One example of this is the village of Qana, mentioned frequently in the news during the 2006 war, as well as ten years earlier during Operation Grapes of Wrath. In both incidents, Israel launched airstrikes targeting terrorists in the village, and as a result dozens of civilians were killed alongside them. These incidents led to worldwide condemnation of Israel, and Israel apologized for the civilian loss of life in both cases. The events themselves are not the concern of this book. In the framework of this discussion, however, it is important that I address the name of the village. Due to a tendency to eagerly overcorrect in such cases, certainly owing in part to a feeling of foreignness toward the location, the name Qana was commonly spelled in Israeli sources with the initial word kafr and with a kaf as the first letter. This form is incorrect and most likely influenced by the existence of a village bearing that name (spelled with a kaf) in the Lower Galilee. The name of the Lebanese village is more correctly spelled with a qof, yielding a name that appears in Joshua 19 in the tribal territory of Asher: “The fifth lot fell to the tribe of the Asherites, by their clans. Their boundary ran along… Ebron, Rehob, Hammon and Kanah, up to Great Sidon” (19:24-28). Thus, Kanah is one of the locations given to the tribe of Asher, along with Great Sidon. It would be perfectly reasonable for the Israeli government to decide that the time is not yet right to realize the inheritance of the land in that particular location. However, the distortion of its name, relating to it as if it were some strange, foreign entity lurking beyond the edge of the known universe, is a step too far; it takes the basic concept of our immanent connection to the land of Israel and turns it on its head.

 

Sidon (Roberts 1855)

 

A Personal Story

            During the First Lebanon War, I was one of the infantry soldiers who advanced north through the length of the Beqaa Valley. When we passed through the area of Lake Qaraoun, the rations we took with us ran out. We reached a kind of dried fruit factory, where we found packs of dried figs that were grown locally. We ate them, and they were both delicious and filling. When I finished eating these figs to my heart’s content and stood to recite the berakha acharona, I had to make a quick decision on the spot regarding a seemingly picayune matter – but one that at the same time bore colossal significance. According to halakha, the blessing that one recites after consuming fruit from outside the land of Israel concludes with the formula “for the land and for the fruit (al ha-aretz ve-al ha-peirot)”; after consuming the fruit of the land of Israel, however, one recites, “for the land and for its fruit (al ha-aretz ve-al peiroteha).” That moment of realization filled me with exhilaration, as I recited – with utmost focus and intent – “for the land and for its fruit”!
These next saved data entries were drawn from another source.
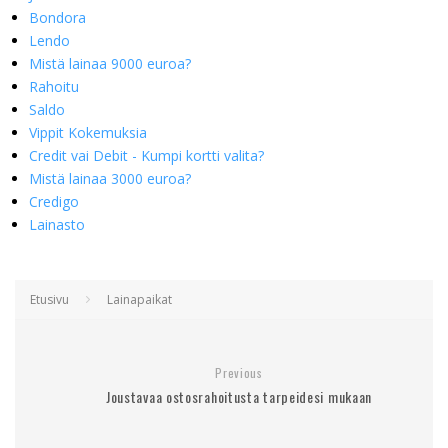
Bondora
Lendo
Mistä lainaa 9000 euroa?
Rahoitu
Saldo
Vippit Kokemuksia
Credit vai Debit - Kumpi kortti valita?
Mistä lainaa 3000 euroa?
Credigo
Lainasto
Etusivu
Lainapaikat
Previous
Joustavaa ostosrahoitusta tarpeidesi mukaan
The author (right) with a friend in Kamed el-Lawz in the Beqaa Valley in Lebanon
(Summer 1982)

 

For further study:

Yoel Elitzur, “Ha-gam Ha-Levanon Be-Eretz Yisrael?Nekuda 48, 1983, 10-13 [Hebrew].

H. O. Thompson, “Kanah,” Anchor Bible Dictionary 4, 5.

 

Translated by Daniel Landman

 


[1] Onkelos translates: “Tura tava ha-dein u-veit makdesha.”

[2] According to Yehuda Kiel’s accurate analysis in Da’at Mikra, we can see from the context in this verse as well as from Joshua 11:8 that Misrephoth-maim refers to a certain point at the top of the southern or central Mount Lebanon region.

[3] See Map 46 below.

[4] The name levanon, from the word lavan, meaning “white,” certainly refers to the white snow that adorns its peaks.

[5] See our discussion on Parashat Mishpatim.

[6] See our discussion on Parashat Noach.